▸ **Assignment**: Range to output from the entries below: the line containing "1: (739, 72, 17.96)" through the line containing "10: (754, 232, 20.81)". Set it down exactly, ends included, nothing else.

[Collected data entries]
--------------------
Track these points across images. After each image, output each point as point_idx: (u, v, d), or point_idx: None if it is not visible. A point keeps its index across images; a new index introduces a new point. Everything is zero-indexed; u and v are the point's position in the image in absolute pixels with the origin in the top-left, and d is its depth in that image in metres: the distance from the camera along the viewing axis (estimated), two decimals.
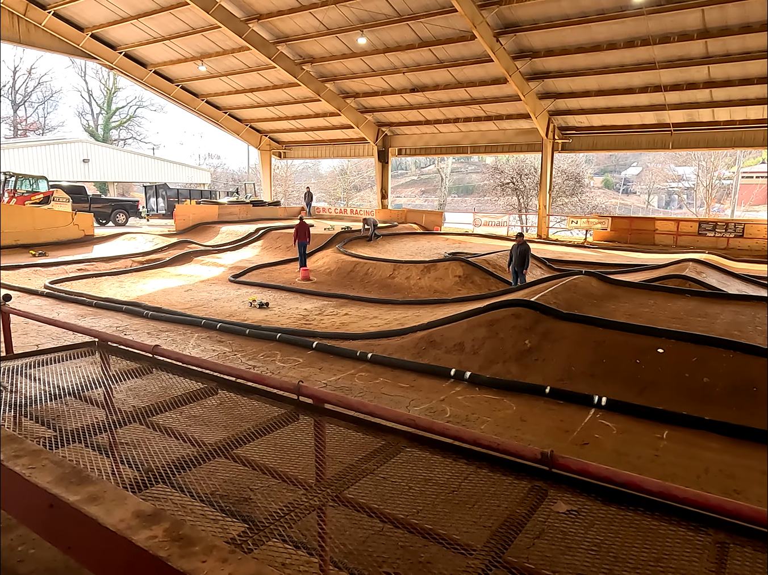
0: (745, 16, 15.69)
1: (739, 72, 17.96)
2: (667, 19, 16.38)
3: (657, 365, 6.69)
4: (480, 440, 2.52)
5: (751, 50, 16.91)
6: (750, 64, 17.38)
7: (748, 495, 4.44)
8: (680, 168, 52.22)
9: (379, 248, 19.55)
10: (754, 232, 20.81)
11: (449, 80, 22.50)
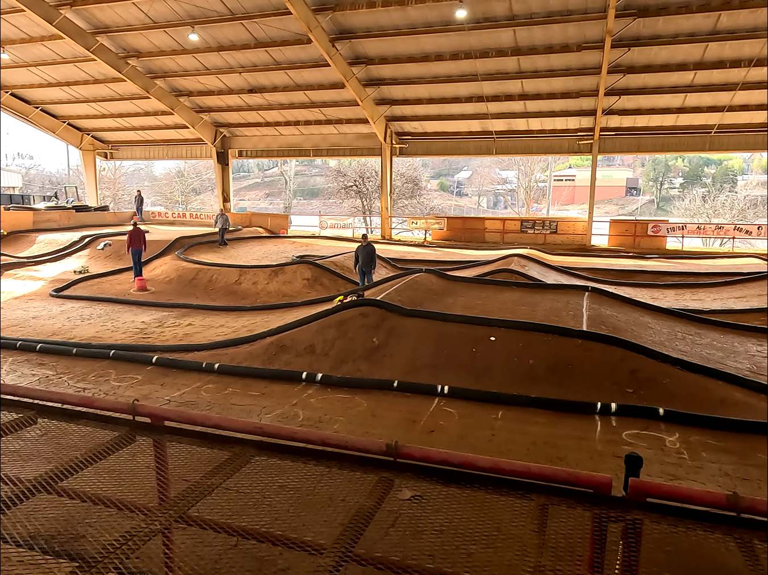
0: (548, 39, 17.79)
1: (546, 87, 20.30)
2: (485, 36, 17.97)
3: (490, 352, 7.31)
4: (328, 440, 2.55)
5: (554, 68, 19.21)
6: (554, 80, 19.74)
7: (568, 460, 5.04)
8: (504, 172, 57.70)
9: (224, 253, 18.83)
10: (566, 228, 23.69)
11: (288, 83, 22.40)
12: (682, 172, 61.12)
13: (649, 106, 20.52)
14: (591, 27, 16.95)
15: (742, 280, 14.39)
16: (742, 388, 6.71)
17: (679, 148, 22.49)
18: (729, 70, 17.93)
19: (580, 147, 22.54)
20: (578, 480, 2.20)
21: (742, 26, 16.26)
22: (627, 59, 18.11)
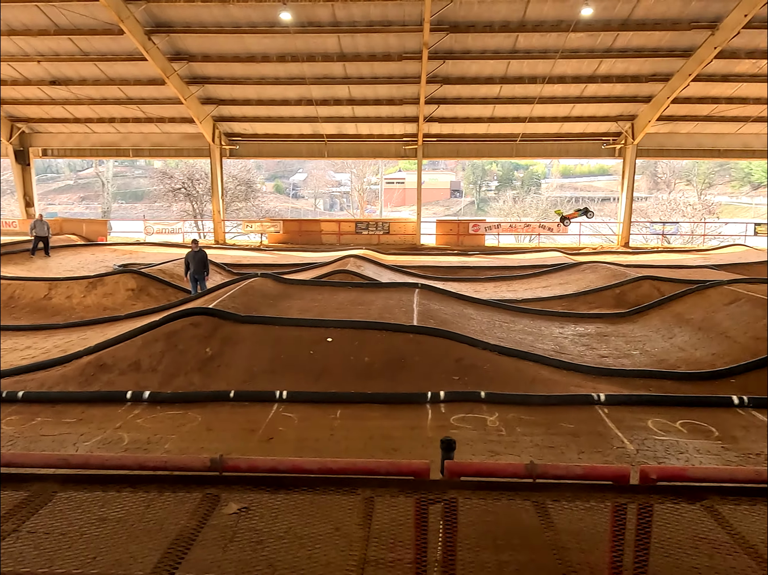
0: (371, 47, 18.52)
1: (372, 93, 21.11)
2: (311, 41, 18.14)
3: (328, 353, 7.40)
4: (146, 463, 2.37)
5: (378, 76, 20.05)
6: (379, 87, 20.61)
7: (402, 450, 5.28)
8: (338, 175, 58.80)
9: (29, 264, 16.61)
10: (397, 229, 24.86)
11: (99, 76, 20.44)
12: (496, 176, 67.65)
13: (464, 115, 22.38)
14: (410, 38, 18.00)
15: (546, 271, 16.34)
16: (548, 366, 7.62)
17: (492, 154, 24.86)
18: (527, 86, 20.25)
19: (406, 152, 23.82)
20: (399, 469, 2.31)
21: (535, 47, 18.46)
22: (443, 71, 19.55)
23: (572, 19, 16.72)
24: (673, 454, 5.17)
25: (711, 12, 16.65)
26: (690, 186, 53.62)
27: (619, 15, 16.92)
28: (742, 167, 55.91)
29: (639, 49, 18.52)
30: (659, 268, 15.78)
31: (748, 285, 10.85)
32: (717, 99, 21.02)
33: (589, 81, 20.10)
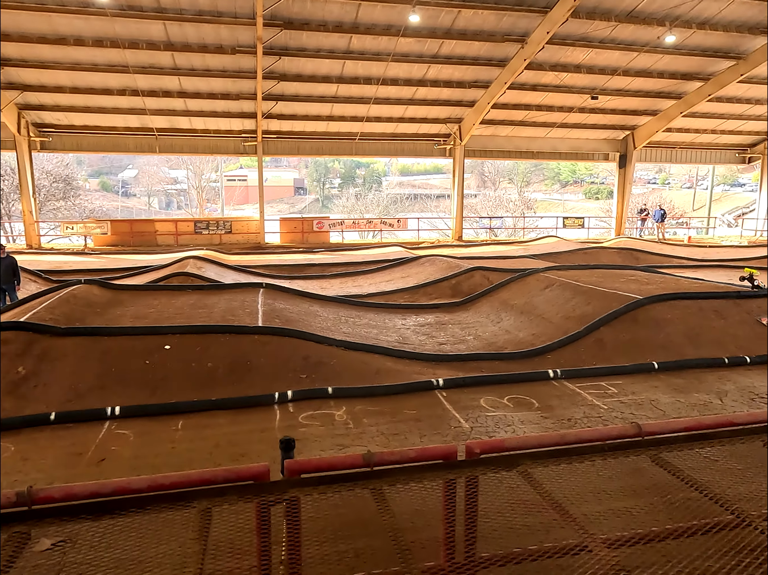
0: (201, 38, 17.65)
1: (205, 86, 20.15)
2: (132, 26, 16.77)
3: (166, 362, 6.94)
4: None
5: (211, 68, 19.20)
6: (213, 80, 19.74)
7: (251, 454, 5.15)
8: (174, 171, 55.31)
9: None
10: (240, 228, 24.11)
11: None
12: (339, 173, 68.74)
13: (304, 112, 22.35)
14: (243, 32, 17.47)
15: (389, 266, 17.00)
16: (392, 357, 7.94)
17: (332, 152, 25.15)
18: (363, 86, 20.81)
19: (246, 148, 23.16)
20: (238, 475, 2.25)
21: (368, 49, 19.03)
22: (280, 67, 19.31)
23: (401, 25, 17.50)
24: (502, 427, 5.70)
25: (520, 27, 18.52)
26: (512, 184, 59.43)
27: (443, 24, 18.08)
28: (553, 167, 63.32)
29: (462, 56, 19.98)
30: (488, 259, 17.24)
31: (559, 272, 12.33)
32: (529, 106, 23.49)
33: (420, 84, 21.24)
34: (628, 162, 26.99)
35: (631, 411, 6.15)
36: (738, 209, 46.66)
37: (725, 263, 17.57)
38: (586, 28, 18.53)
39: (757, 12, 18.40)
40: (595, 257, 18.94)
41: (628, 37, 19.43)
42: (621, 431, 2.59)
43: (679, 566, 1.92)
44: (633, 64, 20.90)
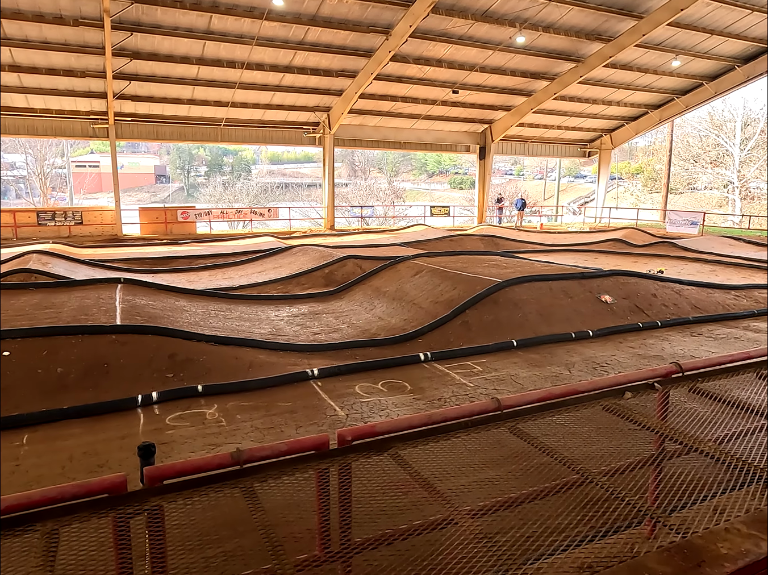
0: (36, 5, 15.76)
1: (43, 61, 18.06)
2: None
3: (6, 370, 6.17)
4: None
5: (50, 41, 17.24)
6: (53, 54, 17.76)
7: (111, 464, 4.76)
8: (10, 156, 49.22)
9: None
10: (93, 218, 22.09)
11: None
12: (205, 161, 65.51)
13: (162, 95, 20.93)
14: (87, 3, 15.87)
15: (261, 257, 16.58)
16: (266, 350, 7.76)
17: (195, 138, 23.87)
18: (227, 70, 19.95)
19: (96, 131, 21.20)
20: (89, 489, 2.05)
21: (231, 31, 18.25)
22: (132, 44, 17.87)
23: (264, 7, 16.99)
24: (377, 412, 5.83)
25: (384, 19, 18.84)
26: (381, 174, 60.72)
27: (307, 10, 17.84)
28: (420, 157, 65.68)
29: (328, 45, 19.90)
30: (360, 247, 17.47)
31: (427, 258, 12.84)
32: (395, 97, 24.06)
33: (286, 71, 20.83)
34: (488, 154, 28.75)
35: (494, 387, 6.59)
36: (581, 199, 51.85)
37: (572, 248, 19.46)
38: (446, 24, 19.32)
39: (592, 20, 20.40)
40: (461, 243, 20.02)
41: (484, 36, 20.59)
42: (482, 406, 2.75)
43: (534, 527, 2.08)
44: (489, 61, 22.22)
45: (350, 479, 2.41)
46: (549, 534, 2.15)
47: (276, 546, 1.87)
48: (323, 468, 2.34)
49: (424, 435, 2.51)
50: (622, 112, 29.02)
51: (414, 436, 2.52)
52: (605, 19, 20.37)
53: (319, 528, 2.44)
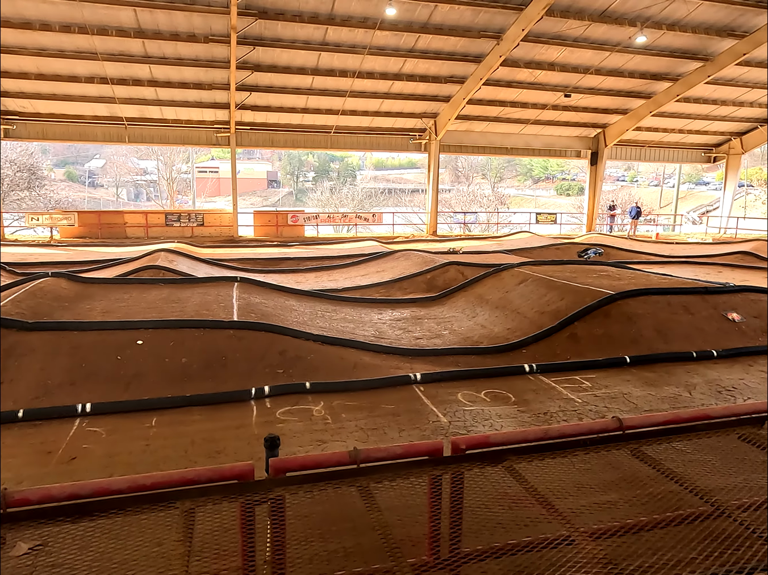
0: (173, 25, 17.26)
1: (177, 75, 19.73)
2: (101, 11, 16.30)
3: (138, 357, 6.80)
4: None
5: (183, 57, 18.79)
6: (185, 69, 19.34)
7: (227, 451, 5.08)
8: (143, 162, 54.15)
9: None
10: (213, 220, 23.75)
11: None
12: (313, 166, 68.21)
13: (278, 104, 22.09)
14: (216, 20, 17.15)
15: (364, 260, 16.97)
16: (369, 352, 7.93)
17: (307, 145, 24.92)
18: (339, 79, 20.66)
19: (219, 139, 22.79)
20: (221, 474, 2.20)
21: (344, 41, 18.89)
22: (254, 57, 19.03)
23: (378, 17, 17.41)
24: (480, 421, 5.75)
25: (496, 23, 18.61)
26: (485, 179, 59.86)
27: (419, 18, 18.05)
28: (525, 163, 64.04)
29: (438, 51, 19.99)
30: (462, 254, 17.34)
31: (533, 267, 12.48)
32: (503, 102, 23.66)
33: (396, 78, 21.19)
34: (599, 159, 27.44)
35: (605, 405, 6.26)
36: (702, 207, 47.96)
37: (692, 260, 18.04)
38: (560, 26, 18.72)
39: (724, 15, 18.85)
40: (568, 252, 19.24)
41: (601, 37, 19.70)
42: (602, 425, 2.63)
43: (663, 556, 1.95)
44: (605, 63, 21.22)
45: (462, 487, 2.40)
46: (676, 567, 2.01)
47: (393, 547, 1.91)
48: (437, 475, 2.35)
49: (539, 449, 2.44)
50: (755, 113, 26.52)
51: (529, 450, 2.46)
52: (740, 13, 18.73)
53: (429, 534, 2.45)
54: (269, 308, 9.48)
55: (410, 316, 10.67)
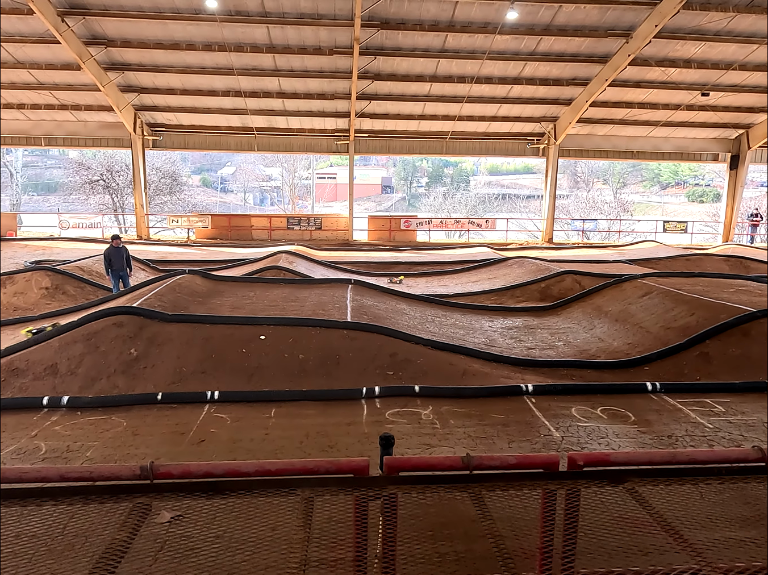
0: (301, 39, 18.26)
1: (302, 87, 20.83)
2: (238, 30, 17.65)
3: (261, 351, 7.26)
4: (68, 474, 2.24)
5: (309, 69, 19.82)
6: (310, 80, 20.37)
7: (339, 446, 5.28)
8: (268, 169, 57.65)
9: None
10: (330, 224, 24.74)
11: (5, 58, 18.91)
12: (426, 172, 68.61)
13: (396, 111, 22.54)
14: (341, 33, 17.89)
15: (476, 266, 16.79)
16: (479, 359, 7.84)
17: (422, 151, 25.18)
18: (457, 85, 20.65)
19: (338, 147, 23.71)
20: (339, 467, 2.31)
21: (463, 47, 18.86)
22: (374, 66, 19.59)
23: (498, 22, 17.19)
24: (595, 439, 5.47)
25: (625, 21, 17.62)
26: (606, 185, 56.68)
27: (542, 20, 17.57)
28: (653, 167, 59.73)
29: (560, 53, 19.32)
30: (580, 263, 16.59)
31: (659, 279, 11.63)
32: (630, 104, 22.30)
33: (515, 82, 20.77)
34: (741, 163, 24.96)
35: (741, 433, 5.69)
36: None
37: None
38: (699, 20, 17.31)
39: None
40: (699, 264, 17.68)
41: (748, 28, 17.94)
42: (741, 454, 2.40)
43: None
44: (751, 57, 19.28)
45: (578, 504, 2.31)
46: None
47: (506, 557, 1.89)
48: (552, 489, 2.29)
49: (666, 473, 2.29)
50: None
51: (654, 473, 2.31)
52: None
53: (540, 548, 2.38)
54: (381, 311, 9.70)
55: (522, 325, 10.40)
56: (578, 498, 2.30)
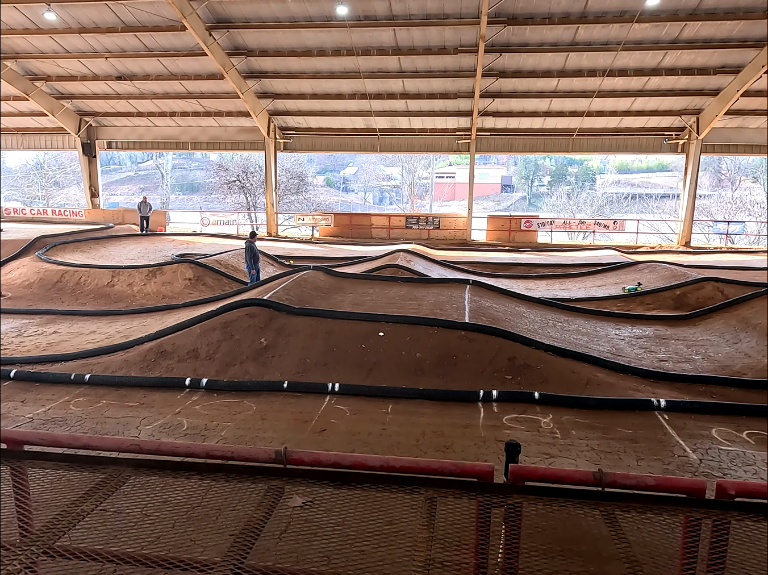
0: (426, 40, 18.37)
1: (426, 87, 20.95)
2: (366, 34, 18.15)
3: (379, 347, 7.43)
4: (213, 452, 2.44)
5: (433, 69, 19.89)
6: (433, 81, 20.43)
7: (454, 447, 5.25)
8: (388, 168, 58.80)
9: (93, 252, 17.39)
10: (448, 224, 24.67)
11: (161, 71, 21.10)
12: (549, 171, 66.03)
13: (520, 109, 21.92)
14: (466, 31, 17.75)
15: (601, 270, 15.87)
16: (604, 368, 7.40)
17: (546, 149, 24.25)
18: (586, 79, 19.63)
19: (459, 146, 23.56)
20: (463, 470, 2.29)
21: (596, 39, 17.87)
22: (499, 64, 19.20)
23: (636, 10, 16.07)
24: (740, 466, 4.94)
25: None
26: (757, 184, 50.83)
27: (687, 4, 16.14)
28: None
29: (708, 39, 17.63)
30: (723, 269, 15.06)
31: None
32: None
33: (653, 74, 19.31)
34: None
35: None
36: None
37: None
38: None
39: None
40: None
41: None
42: None
43: None
44: None
45: (727, 538, 2.09)
46: None
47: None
48: (696, 518, 2.09)
49: None
50: None
51: None
52: None
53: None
54: (499, 313, 9.50)
55: (653, 334, 9.65)
56: (727, 531, 2.09)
--------------------
▸ **Answer for this exercise**:
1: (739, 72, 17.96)
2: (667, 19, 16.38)
3: (657, 365, 6.69)
4: (480, 440, 2.52)
5: (751, 50, 16.91)
6: (750, 64, 17.38)
7: (748, 495, 4.44)
8: (680, 168, 52.22)
9: (379, 248, 19.55)
10: (754, 232, 20.81)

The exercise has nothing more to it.